Before that evening, most of them certainly knew of the landmark Supreme Court case Brown vs. Board of Education, which knocked down the concept of “separate-but-equal” public schools. But they did not know the people bearing the last name of the lead plaintiff in the suit.

That audience had the chance to hear from two sisters who were students in Topeka, Kan., and were forced to go to segregated schools before their father and others sued the school board. The Rev. Oliver L. Brown was listed first on the legal document because he was the only male plaintiff, the sisters said.

Cheryl Brown Henderson and Linda Brown Thompson captivated the audience with their account of events leading up to and following that 1954 Supreme Court decision.

That education fight 60 years ago was especially appropriate for this gathering, which was the annual event to raise scholarship money for New Rising Star Baptist Church. The Raymond B. Spencer Scholarship Banquet, usually held in February, has provided scholarships for 28 students in eight years, with 15 students currently attending college.

The scholarship is named for the first full-time African-American professor at Southwestern Baptist Theological Seminary, who served as assistant to the pastor of New Rising Star before his death in 2003 at age 39.

In keeping with its theme of connecting audiences to African-American history, the church invited another civil-rights giant for this year’s event.

The Rev. Samuel “Billy” Kyles is the last surviving person who was on the motel balcony in Memphis when the Rev. Martin Luther King Jr. was fatally shot. Kyles had come to pick up King and take him to his house for dinner where his wife and other women had prepared a “soul food” feast for King and his close associates.

As usual, King was running late, Kyle told me in an interview four years ago.

Kyle, pastor of Monumental Baptist Church in Memphis, said that he and King had been joking and “talking preacher talk” the evening of April 4, 1968, and that they walked out on the balcony shortly after 6 p.m.
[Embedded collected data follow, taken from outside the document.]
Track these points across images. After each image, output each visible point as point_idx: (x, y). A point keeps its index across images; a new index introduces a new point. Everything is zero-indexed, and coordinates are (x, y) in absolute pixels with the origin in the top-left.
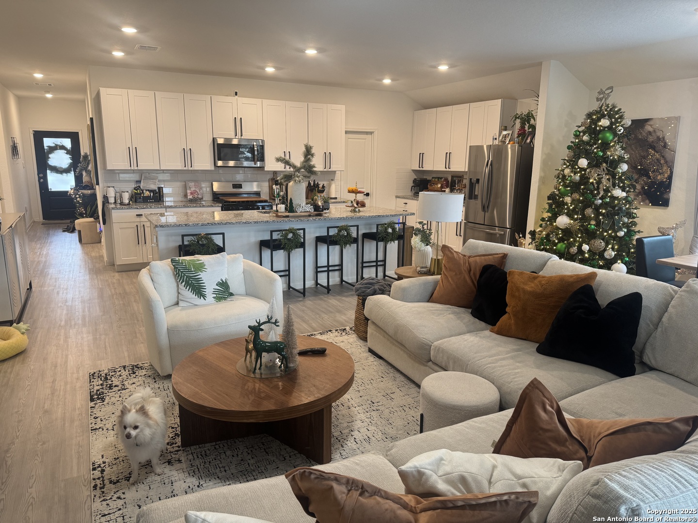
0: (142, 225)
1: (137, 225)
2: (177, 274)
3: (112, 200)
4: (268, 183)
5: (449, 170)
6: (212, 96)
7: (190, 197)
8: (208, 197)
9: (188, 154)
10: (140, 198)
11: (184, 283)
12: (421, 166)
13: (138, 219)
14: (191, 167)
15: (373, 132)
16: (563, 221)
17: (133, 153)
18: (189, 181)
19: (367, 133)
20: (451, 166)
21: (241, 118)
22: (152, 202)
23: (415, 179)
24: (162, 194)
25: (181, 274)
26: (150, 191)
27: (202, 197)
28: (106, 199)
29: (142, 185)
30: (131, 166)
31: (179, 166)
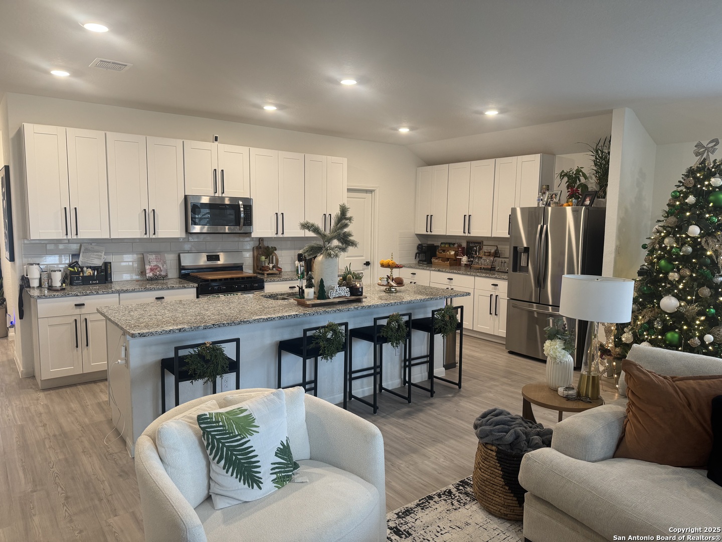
0: (83, 318)
1: (76, 320)
2: (208, 444)
3: (35, 283)
4: (252, 253)
5: (469, 235)
6: (186, 141)
7: (149, 274)
8: (173, 273)
9: (149, 217)
10: (78, 279)
11: (223, 462)
12: (429, 230)
13: (78, 311)
14: (154, 234)
15: (374, 190)
16: (669, 303)
17: (70, 216)
18: (148, 252)
19: (367, 191)
20: (471, 231)
21: (222, 171)
22: (96, 284)
23: (419, 245)
24: (109, 272)
25: (218, 445)
26: (94, 268)
27: (167, 274)
28: (25, 283)
29: (81, 261)
30: (67, 234)
31: (136, 232)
He said he had just turned toward the balcony steps when the shot rang out, and he turned to see King felled by a bullet — “a gaping whole in the right side of his face … a bigger wound [from the same bullet] under his shirt.”

For a long time Kyle asked himself why he had been placed at that scene, and he said God later revealed to him why he was present:

“Crucifixions have to have a witnesses. I was there to be a witness — an honest witness, because a lying witness is dangerous.”
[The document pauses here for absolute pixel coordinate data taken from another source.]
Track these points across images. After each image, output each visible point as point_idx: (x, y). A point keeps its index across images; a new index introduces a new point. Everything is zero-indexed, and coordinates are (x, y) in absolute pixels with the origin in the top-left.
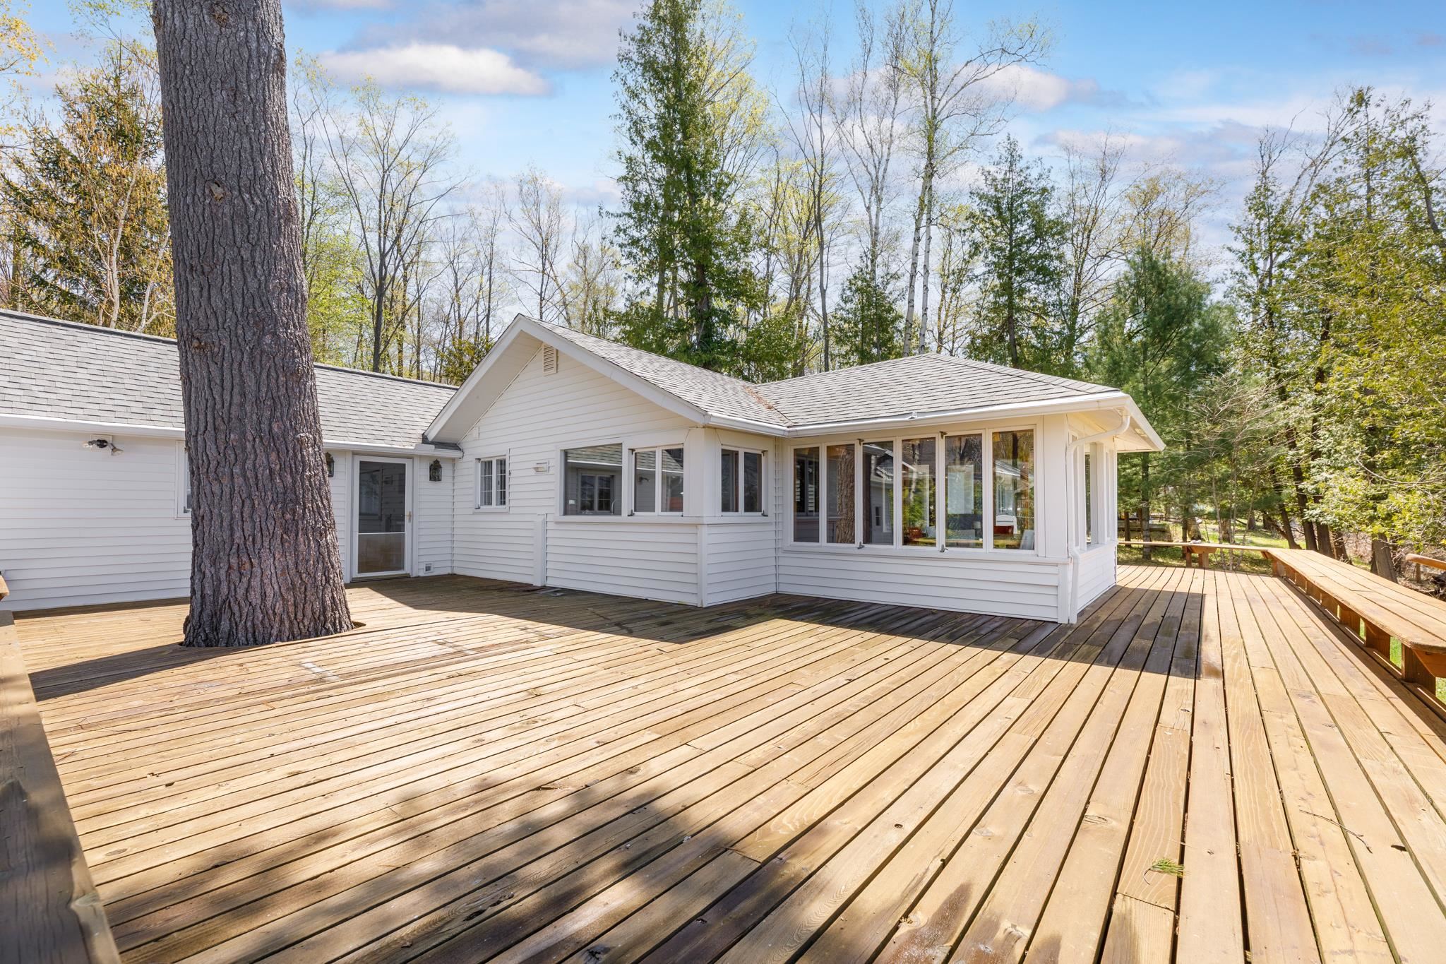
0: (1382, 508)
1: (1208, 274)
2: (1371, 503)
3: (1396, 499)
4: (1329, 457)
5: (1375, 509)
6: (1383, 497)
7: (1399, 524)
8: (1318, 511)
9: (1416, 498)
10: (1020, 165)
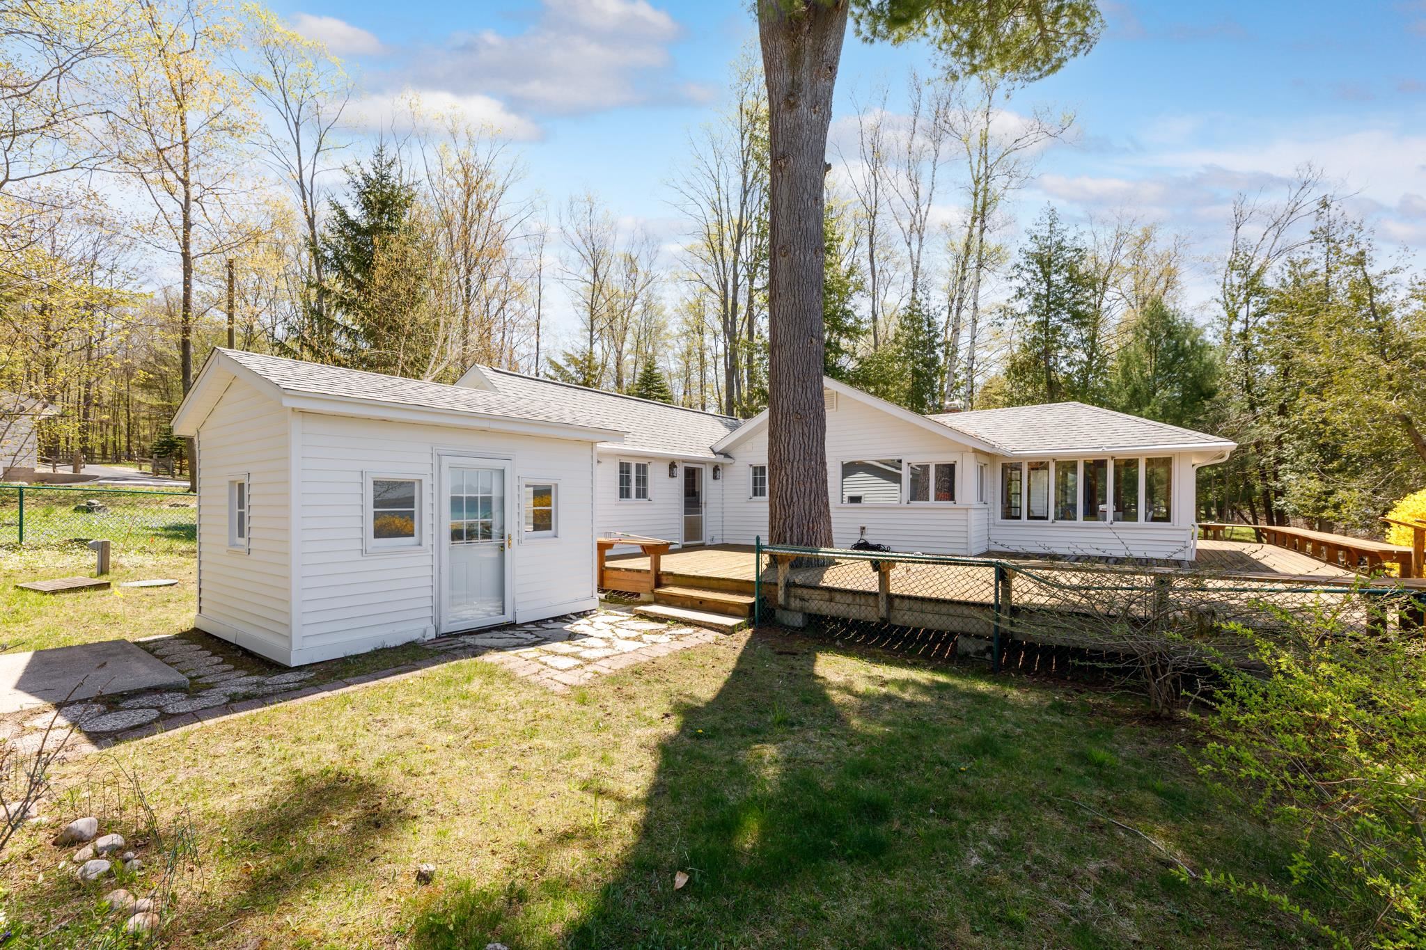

Kyle has told his story all over the country, but unfortunately he won’t be in Fort Worth to give his account of that awful tragedy. For health reasons, he had to cancel his appearance here, forcing banquet organizers to postpone the event.
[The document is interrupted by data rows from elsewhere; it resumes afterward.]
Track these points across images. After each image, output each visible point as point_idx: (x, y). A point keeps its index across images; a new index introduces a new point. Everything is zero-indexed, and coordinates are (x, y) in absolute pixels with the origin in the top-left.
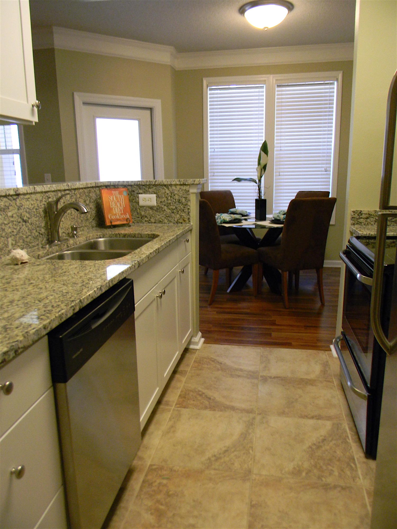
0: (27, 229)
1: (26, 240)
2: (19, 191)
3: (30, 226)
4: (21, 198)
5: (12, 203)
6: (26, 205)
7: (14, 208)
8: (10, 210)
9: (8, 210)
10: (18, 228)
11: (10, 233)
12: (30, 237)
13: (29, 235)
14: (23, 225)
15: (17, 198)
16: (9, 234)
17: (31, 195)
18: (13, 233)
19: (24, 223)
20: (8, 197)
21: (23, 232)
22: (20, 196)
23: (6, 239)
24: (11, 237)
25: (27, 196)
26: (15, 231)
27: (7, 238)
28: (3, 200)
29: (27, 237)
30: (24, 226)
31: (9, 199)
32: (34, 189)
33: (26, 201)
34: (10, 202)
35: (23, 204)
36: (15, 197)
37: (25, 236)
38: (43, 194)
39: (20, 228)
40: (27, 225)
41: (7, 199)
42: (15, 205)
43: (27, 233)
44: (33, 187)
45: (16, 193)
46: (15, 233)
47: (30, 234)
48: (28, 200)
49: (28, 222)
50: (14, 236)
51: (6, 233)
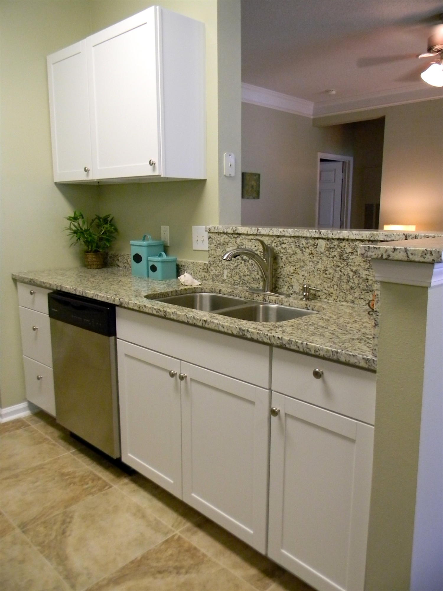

The scholarship banquet has been rescheduled for 7 p.m. April 11 at the Hilton Fort Worth, and though the new keynote speaker is not a civil-rights icon, he is a distinguished celebrity in his own right.

Michael Eric Dyson, a professor of sociology at Georgetown University, is a prolific writer and one of the most provocative social commentators in the country.

The author of numerous books, he is a regular fixture on network and cable news shows, talking expertly about issues like race, politics and societal ills.

Although this year’s banquet audience will miss Kyle’s presence, they are not likely to be disappointed by Dyson’s dynamic oratory.